What the world expects of Christians is that Christians should speak out, loud and clear, and that they should voice their condemnation in such a way that never a doubt, never the slightest doubt, could rise in the heart of the simplest man. That they should get away from the abstraction and confront the blood-stained face history has taken on today. -- Albert Camus
Jesus may have been a sailor when he walked on the water, but never was he a soldier. Sunday was Martinmas, which was a day of feast and celebration in the old church. Saint Martin was born into the Roman army and declared, "I am a soldier of Christ. I cannot fight." How many heard this sort of sentiment or saw a note in the parish bulletin Sunday? or was there a celebration of military service?
Death by premeditated and facilitated miscarriage in a clinic is no more tragic than a miscarriage induced by shock after an aerial bombing. To disapprove of one and not the other is inconsistent and is an hypocrisy. The method of operation presents no less of a corpse. To be really pro-life one must be anti-war. To condone one is a scandal and reduces the efficacy of the campaign to abolish the other.

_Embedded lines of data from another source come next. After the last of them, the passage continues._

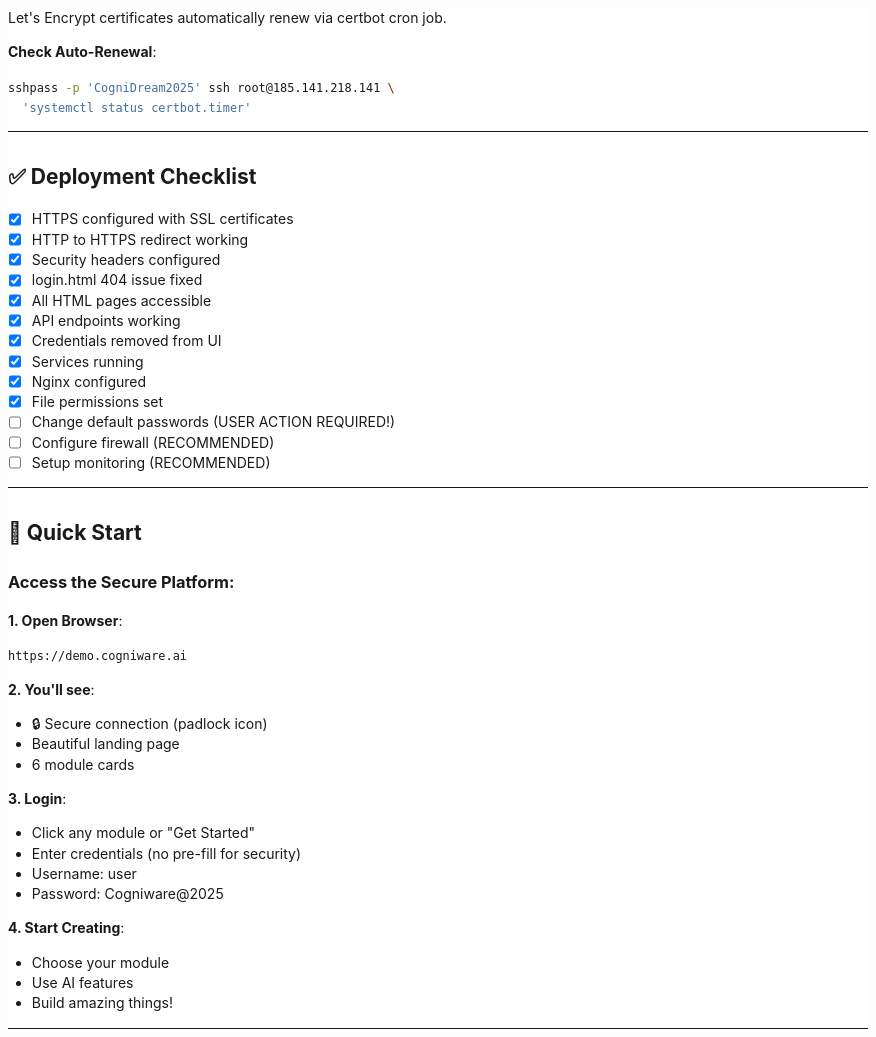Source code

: Let's Encrypt certificates automatically renew via certbot cron job.

**Check Auto-Renewal**:
```bash
sshpass -p 'CogniDream2025' ssh root@185.141.218.141 \
  'systemctl status certbot.timer'
```

---

## ✅ Deployment Checklist

- [x] HTTPS configured with SSL certificates
- [x] HTTP to HTTPS redirect working
- [x] Security headers configured
- [x] login.html 404 issue fixed
- [x] All HTML pages accessible
- [x] API endpoints working
- [x] Credentials removed from UI
- [x] Services running
- [x] Nginx configured
- [x] File permissions set
- [ ] Change default passwords (USER ACTION REQUIRED!)
- [ ] Configure firewall (RECOMMENDED)
- [ ] Setup monitoring (RECOMMENDED)

---

## 🚀 Quick Start

### Access the Secure Platform:

**1. Open Browser**:
```
https://demo.cogniware.ai
```

**2. You'll see**:
- 🔒 Secure connection (padlock icon)
- Beautiful landing page
- 6 module cards

**3. Login**:
- Click any module or "Get Started"
- Enter credentials (no pre-fill for security)
- Username: user
- Password: Cogniware@2025

**4. Start Creating**:
- Choose your module
- Use AI features
- Build amazing things!

---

The choice to end a pregnancy and the choice to initiate war can be compared to one individual committing murder and to another committing continual murder of untold thousands, even, unto millions. We as Christians in this country wish to speak in the public square against the former, and our church approves; we as Christians in this country are not so many to speak against war, which our government propels, and our church sits silent.